A great game to advertise how much more optimised it is for that other VR setup you don't have

Really wished this had more staying power but I bounced off it pretty quickly.

Shouldn't have bought this. I was a foolish teen.

Solid little skating game. The controls are a bit wonky which can make the game feel pretty tough at times, but at its core it's a cute ~nine-hour romp with a loose story and some damn good music choices.

I was out of Saints Row to play and wanted to give this one a fair chance, so I put more hours into it than I probably should've, but I eventually realised the game just wasn't respecting my time once I went into the same base structure and had the same fight repeatedly.

There's potential here, though the writing often misses the mark, and I find myself wondering if the three-character structure was originally intended as a three-player co-op experience, which was cut due to time constraints, which honestly would've made a lot of this game make more sense.

I feel like Volition were here really trying to find a way not to be the Saints Row studio for the rest of time, but couldn't stick the landing on this one. I'm hopeful they'll get another chance after the upcoming Saints Row reboot.

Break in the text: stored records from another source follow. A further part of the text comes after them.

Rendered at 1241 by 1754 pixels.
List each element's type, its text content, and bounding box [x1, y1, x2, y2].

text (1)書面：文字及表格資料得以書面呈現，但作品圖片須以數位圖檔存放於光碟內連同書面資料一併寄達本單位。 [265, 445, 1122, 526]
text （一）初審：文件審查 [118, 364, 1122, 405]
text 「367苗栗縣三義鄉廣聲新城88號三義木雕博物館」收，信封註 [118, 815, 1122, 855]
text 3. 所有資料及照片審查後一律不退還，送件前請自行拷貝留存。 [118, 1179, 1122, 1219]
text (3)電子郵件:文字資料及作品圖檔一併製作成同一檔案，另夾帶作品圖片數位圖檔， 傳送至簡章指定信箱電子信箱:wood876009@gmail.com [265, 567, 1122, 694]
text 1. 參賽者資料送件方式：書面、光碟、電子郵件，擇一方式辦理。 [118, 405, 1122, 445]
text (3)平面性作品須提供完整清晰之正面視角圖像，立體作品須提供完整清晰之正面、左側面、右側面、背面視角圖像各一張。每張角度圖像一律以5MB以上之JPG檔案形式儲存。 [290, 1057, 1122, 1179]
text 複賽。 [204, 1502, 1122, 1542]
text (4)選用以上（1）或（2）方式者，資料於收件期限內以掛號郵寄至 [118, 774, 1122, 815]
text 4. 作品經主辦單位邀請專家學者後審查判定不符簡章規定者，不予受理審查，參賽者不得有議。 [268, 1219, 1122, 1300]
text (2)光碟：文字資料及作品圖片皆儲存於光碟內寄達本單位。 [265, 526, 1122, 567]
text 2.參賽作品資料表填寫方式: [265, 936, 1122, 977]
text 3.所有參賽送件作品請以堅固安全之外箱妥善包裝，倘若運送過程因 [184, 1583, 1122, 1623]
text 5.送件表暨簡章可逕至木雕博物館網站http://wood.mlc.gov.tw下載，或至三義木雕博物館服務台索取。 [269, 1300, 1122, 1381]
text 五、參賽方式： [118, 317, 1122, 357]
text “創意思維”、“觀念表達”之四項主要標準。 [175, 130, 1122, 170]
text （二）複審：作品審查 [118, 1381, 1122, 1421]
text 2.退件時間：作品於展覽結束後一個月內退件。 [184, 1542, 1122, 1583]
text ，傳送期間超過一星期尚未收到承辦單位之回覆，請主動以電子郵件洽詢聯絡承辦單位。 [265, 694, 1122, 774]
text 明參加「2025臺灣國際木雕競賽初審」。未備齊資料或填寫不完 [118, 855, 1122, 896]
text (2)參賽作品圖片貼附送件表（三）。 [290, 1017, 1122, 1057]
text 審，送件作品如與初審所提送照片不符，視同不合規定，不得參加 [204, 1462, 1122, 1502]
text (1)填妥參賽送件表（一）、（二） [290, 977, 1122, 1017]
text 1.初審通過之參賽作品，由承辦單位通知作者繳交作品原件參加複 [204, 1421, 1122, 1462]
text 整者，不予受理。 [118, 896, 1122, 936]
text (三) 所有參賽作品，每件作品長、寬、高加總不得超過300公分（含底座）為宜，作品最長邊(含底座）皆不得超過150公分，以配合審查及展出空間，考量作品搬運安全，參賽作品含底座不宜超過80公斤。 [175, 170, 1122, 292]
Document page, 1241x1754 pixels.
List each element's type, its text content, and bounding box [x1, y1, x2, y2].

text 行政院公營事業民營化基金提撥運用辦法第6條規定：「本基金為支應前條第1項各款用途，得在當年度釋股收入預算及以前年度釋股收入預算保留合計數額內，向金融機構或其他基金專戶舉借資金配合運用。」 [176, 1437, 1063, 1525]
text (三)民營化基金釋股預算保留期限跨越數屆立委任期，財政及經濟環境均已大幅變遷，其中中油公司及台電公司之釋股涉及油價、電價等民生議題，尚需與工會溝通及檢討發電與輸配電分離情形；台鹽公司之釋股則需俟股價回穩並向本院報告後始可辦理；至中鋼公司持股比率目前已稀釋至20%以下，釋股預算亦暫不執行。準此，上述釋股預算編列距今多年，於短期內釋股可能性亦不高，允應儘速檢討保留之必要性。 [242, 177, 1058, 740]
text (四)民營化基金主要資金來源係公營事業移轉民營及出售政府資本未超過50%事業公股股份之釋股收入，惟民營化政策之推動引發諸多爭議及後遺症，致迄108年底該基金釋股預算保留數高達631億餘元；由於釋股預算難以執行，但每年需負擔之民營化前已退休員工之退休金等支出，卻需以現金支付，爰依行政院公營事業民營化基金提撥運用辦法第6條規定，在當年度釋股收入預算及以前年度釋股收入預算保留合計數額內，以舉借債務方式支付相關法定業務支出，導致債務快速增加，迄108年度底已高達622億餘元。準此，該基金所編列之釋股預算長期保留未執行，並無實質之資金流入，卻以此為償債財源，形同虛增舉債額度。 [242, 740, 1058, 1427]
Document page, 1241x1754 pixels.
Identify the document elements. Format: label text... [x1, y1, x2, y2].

"This game is good, just deeply misunderstood!" I repeatedly told my closeted self as I played the cute catgirl action platformer over and over again

A grim, moody randomised romp through space with enough meat on its bones to keep you interested. Enjoyably British, but in that banal evil kind of way.

A completely broken racing game with shockingly poor voice acting, broken physics, a progression system seemed engineered specifically to make you frustrated at repeating content, and an utterly dire frame rate.

This is the best racing game anyone ever made, and even Criterion haven't managed to recreate its perfection.

I love No Man's Sky and yet I also wish No Man's Sky was more, and less, of itself.

For a game describing a lonely, vast universe to discover, each world sure does seem to have a manned trading post and some sort of abandoned science facility and some alien artefacts on it. Each system definitely has a space station and probably some pirates to come shoot at you.

Discoveries are labeled as "yours" but it's clear that you are the colonial force coming to stake a claim on a universe which was inhabited and known long before you got here. I'm almost certain that's not the point the game is trying to make, but it comes off as unable to decide what it is, and I guess that speaks to the gamer revolt incited by the game's launch.

I missed the opportunity to play it in its original state, only getting it after a couple of major content updates intended to appease those early birds, and I suspect I'll never get that chance, but in those few moments after warping into a new system and observing your surroundings, and feeling far from anything, I think I feel the seeds of the feeling the game was actually intended to evoke, I just wish it were there for more of it.

A technically impressive game in its time whose merits seem to overshadow the deeply cynical nature of Rockstar's writing and world building.

Game is fun, story is bizarre, four characters is a good time. One day Ryu Ga Gotoku studio will stop writing women like this. One day.

A rough landing after playing the two Kiwami remakes prior, this game is by every measure a PS3 game and it really shows its age. A real slog. It’s a good thing the orphanage content is so charming or I think I’d have given up. Nice to get to tour a new environment, though.

I realise 343 were in the unenviable position of needing to make a good Halo game, but given they did so, they needed to convince people to actually try it, and so we got this free-to-play deal. It's a real shame because the core game feels like classic Halo with a respectable bit of Reach and 4 thrown in, and I would love to be able to just buy it and avoid the horrible monetisation dreck we're left with.

The battle pass progression feels extremely predatory, and despite a welcome post-launch change to add experience for each played game, the fact that without going premium there are many levels where you get absolutely no reward feels completely ghoulish. Even a handful of armour customisation options available from the jump, or unlocked in-game would alleviate this problem, but Microsoft have clearly seen the whales on the horizon and that's now the focus.

All that being said, the core gameplay is fantastic, a real return to form for the series. Guns feel and sound great, the mechanics work how they ought to, and it's just downright fun. Jumping in a fire team with friends is a great time, and well worth the time. Some of the newer game types feel a bit off - what the heck is a power seed, anyway - but the gameplay itself is so solid that really doesn't matter too much.

Gamepad input is a bit weird, and I'm struggling to dial in the settings just how I like, I think there might be a bit of an aggressive deadzone making things feel pretty coarse.